(Saved entries)
########################################
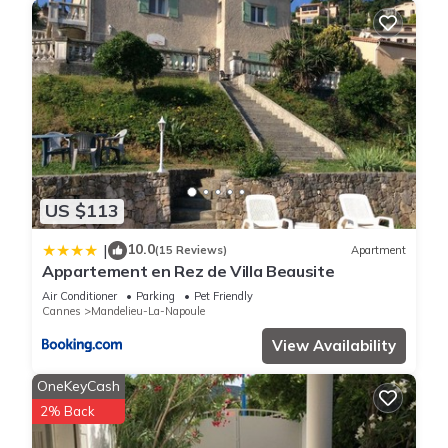
US $113
10.0
|
(15 Reviews)
Apartment
Appartement en Rez de Villa Beausite
Air Conditioner
Parking
Pet Friendly
Cannes
Mandelieu-La-Napoule
View Availability
OneKeyCash
2% Back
########################################
Instructions for the task: The line containing "(15 Reviews)" and all lines after it, through the end of the entries above, are to be returned exactly and alone.

Result:
(15 Reviews)
Apartment
Appartement en Rez de Villa Beausite
Air Conditioner
Parking
Pet Friendly
Cannes
Mandelieu-La-Napoule
View Availability
OneKeyCash
2% Back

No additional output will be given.